On the other hand, there are a few disadvantages as well:
Exact simulations of real world protocols are rare. Invariably, certain assumptions and certain simplifications are made to a protocol in order to make it simulatable. In general the version of the protocol used in practice and the version used in a simulation would inevitably be different. Such abstract implementations of a protocol might not always produce reliable results.
Non-network events are not modeled in typical simulators. For instance a heavily loaded machine might introduce jitters of the order of a timeout. This might have an impact on the burstiness of a TCP connection on a very fast network.
Cross traffic is difficult to model on a simulator. Modeling competing flows requires more work and researchers usually choose a simple, but inaccurate model. Even simple topologies for competing flows, such as the dumbbell topology is difficult to analyze accurately on a simulator.
Implementations
Simulations, although they provide an easy way to test one's ideas, are not
enough for the analysis of the working of a protocol. Testing on the field would
require a lot of other issues to be considered. In particular, if a particular
protocol does not behave as expected it is possible that this is due to some
non-network factor like a slow operating system. The problem could also be in
the implementation of the other layers of the system.
Using testbeds is an attractive option for TCP tests. The problems associated with real world tests are alleviated to some extent. One has complete control over all the components in a testbed, much as in simulations. The disadvantages of using simulations are also absent. For example, real versions of TCP could be used. Also the influence of scheduler delays can be tested. Nonetheless, they also suffer from certain disadvantages. The available equipment might restrict the scope of the tests. The cost of setting up and maintaining a testbed is also high. Another disadvantage is that if commercial OSes are used on the machines, then there would be no way of changing their TCP implementations. Open source OSes like UNIX and its variants can be used, but it might not accurately model the most popular OS being used in a particular environment.
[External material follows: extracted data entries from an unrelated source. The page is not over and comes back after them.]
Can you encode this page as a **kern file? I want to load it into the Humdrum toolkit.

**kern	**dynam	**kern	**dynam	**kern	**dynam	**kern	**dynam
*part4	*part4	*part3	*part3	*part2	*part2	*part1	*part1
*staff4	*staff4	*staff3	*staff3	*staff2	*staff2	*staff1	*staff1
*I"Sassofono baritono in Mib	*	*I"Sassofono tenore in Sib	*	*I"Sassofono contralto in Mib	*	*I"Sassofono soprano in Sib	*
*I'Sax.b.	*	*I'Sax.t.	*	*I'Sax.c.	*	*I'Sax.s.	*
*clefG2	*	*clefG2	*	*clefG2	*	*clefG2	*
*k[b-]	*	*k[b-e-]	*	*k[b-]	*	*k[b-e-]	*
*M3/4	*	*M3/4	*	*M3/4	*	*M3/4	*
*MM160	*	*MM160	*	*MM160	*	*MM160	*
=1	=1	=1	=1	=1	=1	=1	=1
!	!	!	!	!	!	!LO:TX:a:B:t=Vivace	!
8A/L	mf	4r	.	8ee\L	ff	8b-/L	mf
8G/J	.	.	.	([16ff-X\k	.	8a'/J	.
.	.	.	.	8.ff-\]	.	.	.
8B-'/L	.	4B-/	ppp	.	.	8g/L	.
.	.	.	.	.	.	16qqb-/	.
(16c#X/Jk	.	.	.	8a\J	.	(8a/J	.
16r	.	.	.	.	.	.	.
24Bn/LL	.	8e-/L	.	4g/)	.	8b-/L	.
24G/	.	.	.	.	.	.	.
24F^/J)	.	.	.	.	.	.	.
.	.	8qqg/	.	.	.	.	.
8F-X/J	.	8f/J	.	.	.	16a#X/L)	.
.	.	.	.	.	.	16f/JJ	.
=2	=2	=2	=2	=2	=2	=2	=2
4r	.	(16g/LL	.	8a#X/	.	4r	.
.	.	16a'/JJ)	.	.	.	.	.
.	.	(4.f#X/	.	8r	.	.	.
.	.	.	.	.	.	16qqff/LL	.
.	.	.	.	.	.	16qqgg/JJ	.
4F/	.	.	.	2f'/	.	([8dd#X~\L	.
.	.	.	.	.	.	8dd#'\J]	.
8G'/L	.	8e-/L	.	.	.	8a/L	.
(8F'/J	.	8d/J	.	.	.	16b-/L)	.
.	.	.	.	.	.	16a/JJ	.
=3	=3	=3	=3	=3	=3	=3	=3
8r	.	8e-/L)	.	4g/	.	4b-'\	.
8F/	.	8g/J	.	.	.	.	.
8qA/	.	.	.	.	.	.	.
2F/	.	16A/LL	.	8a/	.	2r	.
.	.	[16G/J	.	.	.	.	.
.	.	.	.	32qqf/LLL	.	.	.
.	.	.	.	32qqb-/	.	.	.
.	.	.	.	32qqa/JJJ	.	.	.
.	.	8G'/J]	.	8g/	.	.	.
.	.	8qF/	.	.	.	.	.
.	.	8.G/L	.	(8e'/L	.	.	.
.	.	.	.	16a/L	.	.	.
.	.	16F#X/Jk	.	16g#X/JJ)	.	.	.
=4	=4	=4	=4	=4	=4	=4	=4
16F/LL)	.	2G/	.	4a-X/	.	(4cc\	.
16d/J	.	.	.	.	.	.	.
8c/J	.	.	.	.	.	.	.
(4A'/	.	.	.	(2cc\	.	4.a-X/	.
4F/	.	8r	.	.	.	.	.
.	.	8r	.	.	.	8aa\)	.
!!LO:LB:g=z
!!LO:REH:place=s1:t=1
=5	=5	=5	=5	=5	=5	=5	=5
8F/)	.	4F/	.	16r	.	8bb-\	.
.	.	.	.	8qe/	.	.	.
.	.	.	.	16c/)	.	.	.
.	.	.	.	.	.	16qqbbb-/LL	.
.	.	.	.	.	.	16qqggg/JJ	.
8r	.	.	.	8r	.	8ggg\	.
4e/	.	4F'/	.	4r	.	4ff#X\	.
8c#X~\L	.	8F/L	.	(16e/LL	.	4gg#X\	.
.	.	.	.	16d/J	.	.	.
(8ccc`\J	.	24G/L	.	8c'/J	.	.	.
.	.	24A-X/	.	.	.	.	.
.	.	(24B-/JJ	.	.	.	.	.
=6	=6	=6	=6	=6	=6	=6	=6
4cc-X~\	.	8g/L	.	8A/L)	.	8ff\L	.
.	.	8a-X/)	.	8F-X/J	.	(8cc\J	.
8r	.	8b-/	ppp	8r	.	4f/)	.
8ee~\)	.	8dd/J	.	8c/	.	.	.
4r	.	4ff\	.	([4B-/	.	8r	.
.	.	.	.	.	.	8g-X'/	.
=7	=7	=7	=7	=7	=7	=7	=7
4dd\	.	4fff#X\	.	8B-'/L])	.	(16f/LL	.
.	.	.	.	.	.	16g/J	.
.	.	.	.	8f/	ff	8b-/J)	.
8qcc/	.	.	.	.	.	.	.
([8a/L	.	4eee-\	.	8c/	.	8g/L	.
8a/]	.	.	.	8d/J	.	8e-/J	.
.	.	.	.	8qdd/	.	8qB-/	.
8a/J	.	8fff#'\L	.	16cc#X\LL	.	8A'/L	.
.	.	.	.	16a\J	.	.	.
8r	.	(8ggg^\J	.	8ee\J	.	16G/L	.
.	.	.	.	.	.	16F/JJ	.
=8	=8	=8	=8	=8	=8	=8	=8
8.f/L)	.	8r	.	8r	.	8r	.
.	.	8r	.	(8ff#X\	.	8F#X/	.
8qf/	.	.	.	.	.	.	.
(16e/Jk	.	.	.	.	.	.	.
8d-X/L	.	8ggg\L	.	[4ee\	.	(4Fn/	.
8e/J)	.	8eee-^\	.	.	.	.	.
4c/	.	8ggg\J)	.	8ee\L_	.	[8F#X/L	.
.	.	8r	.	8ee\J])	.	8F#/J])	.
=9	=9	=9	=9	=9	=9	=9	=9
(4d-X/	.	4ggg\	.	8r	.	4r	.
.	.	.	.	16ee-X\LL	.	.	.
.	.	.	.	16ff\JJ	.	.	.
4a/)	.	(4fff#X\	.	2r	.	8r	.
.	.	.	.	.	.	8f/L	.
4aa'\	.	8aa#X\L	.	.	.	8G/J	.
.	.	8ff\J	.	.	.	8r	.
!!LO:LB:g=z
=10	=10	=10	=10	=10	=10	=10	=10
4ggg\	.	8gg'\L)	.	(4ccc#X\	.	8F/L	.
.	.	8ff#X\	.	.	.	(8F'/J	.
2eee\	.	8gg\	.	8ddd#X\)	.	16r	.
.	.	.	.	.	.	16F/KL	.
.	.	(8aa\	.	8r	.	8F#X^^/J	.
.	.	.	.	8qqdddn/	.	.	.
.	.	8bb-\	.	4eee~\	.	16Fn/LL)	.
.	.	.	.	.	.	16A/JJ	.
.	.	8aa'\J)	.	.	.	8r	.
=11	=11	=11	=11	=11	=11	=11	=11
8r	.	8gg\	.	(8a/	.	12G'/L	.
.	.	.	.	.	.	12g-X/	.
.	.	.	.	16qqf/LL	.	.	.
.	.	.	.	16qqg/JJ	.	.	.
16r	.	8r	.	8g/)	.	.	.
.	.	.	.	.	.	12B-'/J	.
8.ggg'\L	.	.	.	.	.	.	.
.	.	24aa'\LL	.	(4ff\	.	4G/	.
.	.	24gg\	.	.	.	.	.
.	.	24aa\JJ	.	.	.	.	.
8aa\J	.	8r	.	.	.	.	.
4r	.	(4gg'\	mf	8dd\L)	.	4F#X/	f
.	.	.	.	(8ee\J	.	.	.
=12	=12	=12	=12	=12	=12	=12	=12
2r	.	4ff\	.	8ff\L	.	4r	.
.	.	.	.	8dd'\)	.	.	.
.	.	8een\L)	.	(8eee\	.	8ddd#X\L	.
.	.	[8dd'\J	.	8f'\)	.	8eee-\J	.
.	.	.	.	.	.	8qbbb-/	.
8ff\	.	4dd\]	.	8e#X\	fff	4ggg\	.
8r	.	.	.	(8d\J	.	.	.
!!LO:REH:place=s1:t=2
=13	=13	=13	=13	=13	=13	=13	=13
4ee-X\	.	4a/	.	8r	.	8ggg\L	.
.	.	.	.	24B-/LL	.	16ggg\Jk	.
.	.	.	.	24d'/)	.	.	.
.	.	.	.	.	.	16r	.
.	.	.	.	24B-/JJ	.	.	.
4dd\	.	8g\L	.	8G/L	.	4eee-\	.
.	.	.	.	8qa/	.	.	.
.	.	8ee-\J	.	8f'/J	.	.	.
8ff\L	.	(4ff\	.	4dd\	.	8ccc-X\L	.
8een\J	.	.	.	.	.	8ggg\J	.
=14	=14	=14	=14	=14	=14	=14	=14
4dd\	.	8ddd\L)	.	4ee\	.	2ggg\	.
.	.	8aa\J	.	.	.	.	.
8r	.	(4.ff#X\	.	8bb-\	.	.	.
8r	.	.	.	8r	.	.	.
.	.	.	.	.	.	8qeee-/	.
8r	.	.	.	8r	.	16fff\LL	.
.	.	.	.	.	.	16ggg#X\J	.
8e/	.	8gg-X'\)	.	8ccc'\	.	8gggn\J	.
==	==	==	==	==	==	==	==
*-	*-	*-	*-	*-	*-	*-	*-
Another option is to use emulation. An emulator models the network path between two real hosts. An emulation, in this sense, is a mix of both a simulation and a testbed. For example, bandwidth can artificially be constrained on certain parts of a testbed or a real network. Linux itself has certain modules that restrict the bandwidth of an outgoing network interface. Emulations also in a way abstract the real behaviour of the system like a simulation does. It therefore does not do much better than simulations, although interactions with real world networks can be examined.
The most realistic results are given by live Internet tests. Even though they might produce valuable information about the behaviour of a protocol, they are very difficult to setup. They might even create problems on the Internet.. The process could be extremely costly as well. The test might include hosts that span difference administrative domains. In such cases especially it is difficult to control all the components of the test. Maintenance costs of these test hosts would in particular turn out to be very costly. Issues of security and trust might cause some of these problems. Moreover, external conditions on the Internet can hardly be repeated. Therefore, debugging of a protocol could be extremely difficult.
In conclusion, it seems that a proper combination of various kinds of experiments is the best approach to adopt.
References
[1] Vern Paxson and Sally Floyd, "Wide-Area Traffic: The Failure of Poisson Modeling", IEEE/ACM Transactions on Networking, vol. 3, no. 3, pp. 226-244, June 1995.
[2] Mark Allman and Aaron Falk, "On the Effective Evaluation of TCP", ACM SIGCOMM Computer Communication Review, vol. 29, no. 5, pp. 59-70, 1999.